Hertz, in case you are unaware, is a unit of frequency - or the time interval between each peak/crest in an EM wave. The higher the frequency the closer the peaks, and troughs, of EM waves, are. 

To put things into perspective, 1 Hertz is about 1 cycle per second or 1 second between each wave crest. 

"Comparing sea waves to Mhz and Ghz, these waves are moving at 1 million and 1 billion cycles per second in the air! And to receive the information found in these waves, your radio receiver needs to be set to receive waves of a certain frequency.

For Wi-Fi, this frequency happens to be 2.4GHz and 5GHz. These waves are very similar to the frequency found in your microwave! Your microwave uses 2.450GHz to heat up food and your router uses 2.412 GHz to 2.472 GHz to transmit your data over Wi-Fi. This is why some people with old or faulty microwaves experience a problem with their Wi-Fi signal when they try to make popcorn." - Scientific American

how does wifi work?
Source: Pixabay

What frequencies do Wi-Fi signals use?

As previously mentioned, Wi-Fi networks tend to operate at either 2.4 or 5 GHz. This usually adapts depending on the amount of data being sent by the user. 

The IEEE 802.11 standard sets out the following standards for Wi-Fi types:- 

  • 802.11a is the standard used to denote the use of frequencies of 5 GHz. This allows for the transmission of up to 54 megabits a second. It uses a complex technique, known as OFDM (orthogonal frequency division multiplexing) for generating the wireless signal. 
  • 802.11b transmits data at a frequency of around 2.4 GHz. This is on the "slower" end of Wi-Fi data transmission rates and is usually enough to send about 11 megabits a second. It has a range of up to 150 feet (46 meters) and is today largely redundant. 
  • 802.11g transmits data also at 2.4 GHz but can allow the transmission of a maximum of 54 megabits a second. It uses the same OFDM as 802.11b and is backward compatible with older standards. 
  • The more recent 802.11n, a newer standard, is able to transmit 140 megabits (though it theoretically supports up to 450 Mbps) and operates and 5 GHz. Introduced in 2009 it is also termed Wi-Fi 4. This standard use uses MIMO (Multiple Input Multiple Output) where multiple transmitters/receivers operate simultaneously at one or both ends of the link. 
  • 802.11ac, or Wi-Fi 5, is one of the newest of the pack and has data transfer rates of between 433 Mbps and 1 gigabit per second. It works solely within the 5GHz range and can support up to eight spatial streams. It also uses the MIMO technique introduced with 802.11n. 
  • 802.11ax (Wi-Fi 6) - This is the newest iteration and promises to be a gamechanger. 

Pros and cons of Wi-Fi

There are a number of key advantages and disadvantages of Wi-Fi. These include, but are not limited to: -


  • Increased efficiency - Faster connectivity enables rapid data transfer.
  • Access and availability - The ability to communicate without wires means Wi-Fi provides a very convenient method of data transfer.
  • Flexibility - Networking is incredibly easy and versatile. using Wi-Fi.
  • Cost savings - Wireless networks are usually cheaper and easier to install.
  • New opportunities - Wi-Fi has enabled many businesses to offer new opportunities for their staff and clients. For example internet access in cafes, hotels, airports, etc. 

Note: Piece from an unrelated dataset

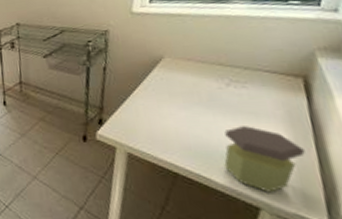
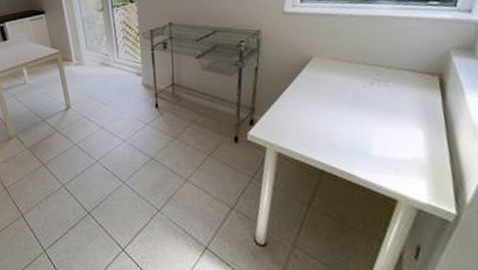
jar: present [224,126,305,193] -> none [366,123,438,186]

  • Security - Wi-Fi is more exposed to unauthorized access than some more traditional networking techniques.
  • Installation problems - Wi-Fi signals can be interrupted if many users are connected to other sources or if other radio signals are present. This can lead to poor communication or even complete loss of signal.
  • Coverage - Wi-Fi networks often suffer from "black spots" where the signal is not available. This is usually due to the inherent nature of building construction, e.g. steel-reinforced building materials can block Wi-Fi signals.
  • Transmission speeds - Data transmission can be slower or less efficient than wired solutions. 

What is the difference between the Internet and Wi-Fi?

You've probably already worked this one out, but although the terms are sometimes used as synonyms they are quite different things. Wi-Fi is a form of telecommunications that transmits data wirelessly using radio waves. 

This enables devices to be connected together locally without the need to have an internet connection. For example, consider a Wi-Fi-enabled printer.

You can send and print documents from your computer without ever needing to be connected to the web. 

The internet, on the other hand, is a global network of computers that use the Internet protocol suite (TCP/IP) to link devices worldwide.